John zat gevangen in het land van Ooit en Ergens. ‘Ooit zal mijn tijd komen. Ooit zal ik wraak nemen op de man die dat allemaal op zijn geweten heeft’. En zo veranderde Johns leven zo langzamerhand in een drama. Hoe ziet dat land van Ooit en Ergens eruit? ‘Ooit komt mijn tijd en ergens neem ik hem te grazen. En dan laat ik het hem wel eens zien wat ik allemaal kan.
En Paul? Hij heeft de grap van de leraar doorgehad. Hij heeft er de energie van gekregen om een van de beste schakers ter wereld te worden. En hij coacht nu mensen in het volgen van hun dromen.
Als ik één ding geleerd heb van mijn Nabij-de-dood-ervaring is dat alle mogelijkheden die het bestaan te bieden heeft, in onszelf besloten liggen. Het is één van de gruwelijkste fouten die er in de wereld van de religie gemaakt wordt als men probeert ’s mensen zelfrespect af te nemen.
Want zoals Carl Gustav Jung dat zo mooi beschrijft in Het Rode Boek is dat de grootste uitdaging in het leven bestaat in het vinden wie je bent en… het ontdekken van je meest wezenlijke dromen. En de tweede uitdaging is om er vervolgens heel blij mee te zijn wat je gevonden hebt en dat te delen met anderen. Zo kan jouw leven een droom, een kunstwerk worden. Laat Albert Einstein nou ook woorden van gelijke strekking gesproken hebben .
Tijd is zowel ‘s mensen beste vriend, alsook ‘s mensen slechtste raadgever. De westerse opvatting over tijd kan ons in de illusie doen leven dat de menselijke bestemming buiten mens en wereld ligt. We blijven vertellen over het Land van Ooit en de wereld van Ergens: ‘Ooit zal het goed komen… en Ergens is het beter…’
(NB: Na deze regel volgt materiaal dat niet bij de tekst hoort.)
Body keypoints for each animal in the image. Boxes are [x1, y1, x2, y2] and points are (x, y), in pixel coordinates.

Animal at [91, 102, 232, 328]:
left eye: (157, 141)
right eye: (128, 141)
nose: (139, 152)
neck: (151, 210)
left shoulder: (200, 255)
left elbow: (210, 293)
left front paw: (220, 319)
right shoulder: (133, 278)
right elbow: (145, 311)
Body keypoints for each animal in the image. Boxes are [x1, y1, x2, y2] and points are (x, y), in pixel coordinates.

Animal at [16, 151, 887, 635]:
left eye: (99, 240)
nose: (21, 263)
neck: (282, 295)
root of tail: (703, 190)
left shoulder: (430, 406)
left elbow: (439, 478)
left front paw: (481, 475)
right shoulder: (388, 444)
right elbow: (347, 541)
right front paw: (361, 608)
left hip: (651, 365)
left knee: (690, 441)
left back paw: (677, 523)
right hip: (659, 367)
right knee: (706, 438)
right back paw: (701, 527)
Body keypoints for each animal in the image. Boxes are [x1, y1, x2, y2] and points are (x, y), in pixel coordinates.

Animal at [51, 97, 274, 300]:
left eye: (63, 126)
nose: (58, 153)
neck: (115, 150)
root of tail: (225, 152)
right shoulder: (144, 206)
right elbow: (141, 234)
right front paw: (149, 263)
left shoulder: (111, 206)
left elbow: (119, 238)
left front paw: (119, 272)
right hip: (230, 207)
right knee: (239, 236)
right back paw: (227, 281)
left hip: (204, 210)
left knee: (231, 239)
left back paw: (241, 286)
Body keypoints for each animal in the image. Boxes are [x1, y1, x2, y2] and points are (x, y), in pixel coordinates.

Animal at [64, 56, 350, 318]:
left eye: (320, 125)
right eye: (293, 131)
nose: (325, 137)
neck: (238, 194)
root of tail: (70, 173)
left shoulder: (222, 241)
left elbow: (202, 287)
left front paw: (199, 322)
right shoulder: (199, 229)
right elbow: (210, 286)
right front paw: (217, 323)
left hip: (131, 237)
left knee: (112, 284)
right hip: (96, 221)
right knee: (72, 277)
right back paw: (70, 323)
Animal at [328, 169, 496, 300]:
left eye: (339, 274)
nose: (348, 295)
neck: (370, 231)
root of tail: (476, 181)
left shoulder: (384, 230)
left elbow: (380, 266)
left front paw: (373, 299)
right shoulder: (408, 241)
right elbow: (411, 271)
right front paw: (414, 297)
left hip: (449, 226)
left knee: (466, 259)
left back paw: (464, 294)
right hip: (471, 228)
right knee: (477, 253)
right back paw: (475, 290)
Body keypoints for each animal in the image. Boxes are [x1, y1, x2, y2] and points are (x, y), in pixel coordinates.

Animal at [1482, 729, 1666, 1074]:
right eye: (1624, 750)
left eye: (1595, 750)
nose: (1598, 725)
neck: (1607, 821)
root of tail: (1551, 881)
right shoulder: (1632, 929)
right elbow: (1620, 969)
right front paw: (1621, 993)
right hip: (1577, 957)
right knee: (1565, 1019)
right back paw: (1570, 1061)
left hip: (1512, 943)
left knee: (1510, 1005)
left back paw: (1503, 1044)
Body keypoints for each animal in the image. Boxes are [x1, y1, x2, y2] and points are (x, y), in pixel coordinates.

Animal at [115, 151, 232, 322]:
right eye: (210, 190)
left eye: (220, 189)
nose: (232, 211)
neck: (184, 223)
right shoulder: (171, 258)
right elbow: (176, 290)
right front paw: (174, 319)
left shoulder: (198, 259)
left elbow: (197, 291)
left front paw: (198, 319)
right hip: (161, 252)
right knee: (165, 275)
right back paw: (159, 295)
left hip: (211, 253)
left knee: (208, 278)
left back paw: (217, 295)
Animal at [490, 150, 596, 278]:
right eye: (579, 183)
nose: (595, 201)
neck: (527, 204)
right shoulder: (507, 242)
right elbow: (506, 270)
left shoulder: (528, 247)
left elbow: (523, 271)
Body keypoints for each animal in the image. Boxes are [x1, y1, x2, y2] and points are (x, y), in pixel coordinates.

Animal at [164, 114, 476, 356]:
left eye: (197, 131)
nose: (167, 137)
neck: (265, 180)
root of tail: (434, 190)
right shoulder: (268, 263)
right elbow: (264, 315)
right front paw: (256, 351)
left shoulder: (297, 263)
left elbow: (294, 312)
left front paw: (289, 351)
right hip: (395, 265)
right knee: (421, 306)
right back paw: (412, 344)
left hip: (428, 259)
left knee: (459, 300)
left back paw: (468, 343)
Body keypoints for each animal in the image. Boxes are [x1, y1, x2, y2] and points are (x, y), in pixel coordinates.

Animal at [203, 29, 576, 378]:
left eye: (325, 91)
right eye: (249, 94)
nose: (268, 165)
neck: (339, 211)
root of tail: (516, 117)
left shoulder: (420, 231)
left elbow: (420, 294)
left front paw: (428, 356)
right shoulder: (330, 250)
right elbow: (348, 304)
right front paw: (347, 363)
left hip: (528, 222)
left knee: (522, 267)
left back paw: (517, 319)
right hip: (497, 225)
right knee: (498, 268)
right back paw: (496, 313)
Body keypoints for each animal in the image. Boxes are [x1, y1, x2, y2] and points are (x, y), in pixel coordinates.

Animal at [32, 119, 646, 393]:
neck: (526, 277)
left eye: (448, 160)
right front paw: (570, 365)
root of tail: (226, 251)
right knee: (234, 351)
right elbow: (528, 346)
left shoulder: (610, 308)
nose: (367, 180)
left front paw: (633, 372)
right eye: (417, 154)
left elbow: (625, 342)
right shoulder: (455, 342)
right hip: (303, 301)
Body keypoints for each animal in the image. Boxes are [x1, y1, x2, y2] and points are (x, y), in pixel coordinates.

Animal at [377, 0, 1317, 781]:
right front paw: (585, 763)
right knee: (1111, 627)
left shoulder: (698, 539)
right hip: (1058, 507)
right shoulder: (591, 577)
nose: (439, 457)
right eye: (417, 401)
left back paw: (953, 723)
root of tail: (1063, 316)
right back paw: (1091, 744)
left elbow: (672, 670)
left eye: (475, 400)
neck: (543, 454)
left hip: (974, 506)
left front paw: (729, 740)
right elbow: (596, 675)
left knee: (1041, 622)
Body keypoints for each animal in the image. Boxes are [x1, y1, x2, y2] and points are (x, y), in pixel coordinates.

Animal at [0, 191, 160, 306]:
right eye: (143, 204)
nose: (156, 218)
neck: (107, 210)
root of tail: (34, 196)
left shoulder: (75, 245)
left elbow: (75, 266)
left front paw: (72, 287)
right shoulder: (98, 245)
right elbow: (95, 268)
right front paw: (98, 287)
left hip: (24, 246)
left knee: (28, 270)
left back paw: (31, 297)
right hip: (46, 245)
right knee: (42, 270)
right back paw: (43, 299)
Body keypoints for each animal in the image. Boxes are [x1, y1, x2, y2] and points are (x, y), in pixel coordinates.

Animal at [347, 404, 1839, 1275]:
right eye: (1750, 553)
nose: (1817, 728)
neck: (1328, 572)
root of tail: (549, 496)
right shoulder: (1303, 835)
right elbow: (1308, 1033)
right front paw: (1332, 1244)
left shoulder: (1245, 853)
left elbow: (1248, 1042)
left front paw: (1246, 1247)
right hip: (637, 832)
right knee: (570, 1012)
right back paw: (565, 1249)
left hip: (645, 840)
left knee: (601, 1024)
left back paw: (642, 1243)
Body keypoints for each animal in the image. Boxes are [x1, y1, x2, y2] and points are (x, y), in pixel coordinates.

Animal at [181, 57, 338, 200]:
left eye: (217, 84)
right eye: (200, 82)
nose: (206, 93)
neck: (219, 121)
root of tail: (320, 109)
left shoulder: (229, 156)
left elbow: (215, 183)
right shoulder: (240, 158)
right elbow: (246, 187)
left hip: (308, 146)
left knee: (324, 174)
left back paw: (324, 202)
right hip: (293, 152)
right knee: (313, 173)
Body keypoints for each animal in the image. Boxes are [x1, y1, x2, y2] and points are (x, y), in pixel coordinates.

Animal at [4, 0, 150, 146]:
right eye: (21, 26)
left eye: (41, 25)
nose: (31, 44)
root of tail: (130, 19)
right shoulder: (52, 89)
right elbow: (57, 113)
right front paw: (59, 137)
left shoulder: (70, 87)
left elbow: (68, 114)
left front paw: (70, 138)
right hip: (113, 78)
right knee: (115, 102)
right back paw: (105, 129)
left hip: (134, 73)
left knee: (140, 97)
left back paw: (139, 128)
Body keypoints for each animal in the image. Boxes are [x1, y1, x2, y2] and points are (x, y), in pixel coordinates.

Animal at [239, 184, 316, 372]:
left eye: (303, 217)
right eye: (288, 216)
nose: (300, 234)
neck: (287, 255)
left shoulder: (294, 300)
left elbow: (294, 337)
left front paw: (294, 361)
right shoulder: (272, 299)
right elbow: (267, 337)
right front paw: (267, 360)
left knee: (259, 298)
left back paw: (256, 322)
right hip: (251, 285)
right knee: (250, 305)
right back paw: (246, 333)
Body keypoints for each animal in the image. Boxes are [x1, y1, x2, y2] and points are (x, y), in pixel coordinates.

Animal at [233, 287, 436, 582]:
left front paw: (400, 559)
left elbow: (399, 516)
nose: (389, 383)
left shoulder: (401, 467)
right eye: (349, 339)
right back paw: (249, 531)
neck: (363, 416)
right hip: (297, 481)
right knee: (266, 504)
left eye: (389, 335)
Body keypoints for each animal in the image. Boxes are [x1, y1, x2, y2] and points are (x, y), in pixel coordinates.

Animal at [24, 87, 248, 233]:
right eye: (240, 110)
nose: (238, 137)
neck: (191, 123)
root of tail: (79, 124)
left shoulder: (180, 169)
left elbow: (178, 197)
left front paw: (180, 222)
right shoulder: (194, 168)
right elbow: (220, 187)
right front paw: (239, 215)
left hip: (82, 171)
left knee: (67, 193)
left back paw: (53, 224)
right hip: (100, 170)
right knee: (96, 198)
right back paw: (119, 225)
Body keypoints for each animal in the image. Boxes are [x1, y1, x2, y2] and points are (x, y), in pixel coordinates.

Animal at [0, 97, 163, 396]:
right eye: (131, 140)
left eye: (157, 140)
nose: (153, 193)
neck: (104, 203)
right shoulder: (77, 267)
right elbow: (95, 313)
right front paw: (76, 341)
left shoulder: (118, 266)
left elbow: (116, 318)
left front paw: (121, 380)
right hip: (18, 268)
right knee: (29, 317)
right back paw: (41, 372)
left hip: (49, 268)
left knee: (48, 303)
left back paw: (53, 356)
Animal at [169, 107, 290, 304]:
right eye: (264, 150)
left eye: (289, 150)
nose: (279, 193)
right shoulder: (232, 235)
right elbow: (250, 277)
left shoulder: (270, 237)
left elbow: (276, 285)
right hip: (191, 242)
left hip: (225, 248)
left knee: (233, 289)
Want hoe zien onze goede voornemens er vaak uit? ‘Ooit stop ik met dit werk, ooit ga ik doen wat ik leuk vind, ooit ga ik stoppen met roken, ooit ga ik werken aan mijn gezondheid, ooit ga ik me verdiepen in mijzelf, ooit ga ik op vakantie naar mijn familie in Canada, ooit ga ik mediteren…’ Ik las deze week een prachtige post hier op Facebook. In één zin: Ooit…is een ziekte die tot gevolg heeft dat je je dromen met je meeneemt in het graf.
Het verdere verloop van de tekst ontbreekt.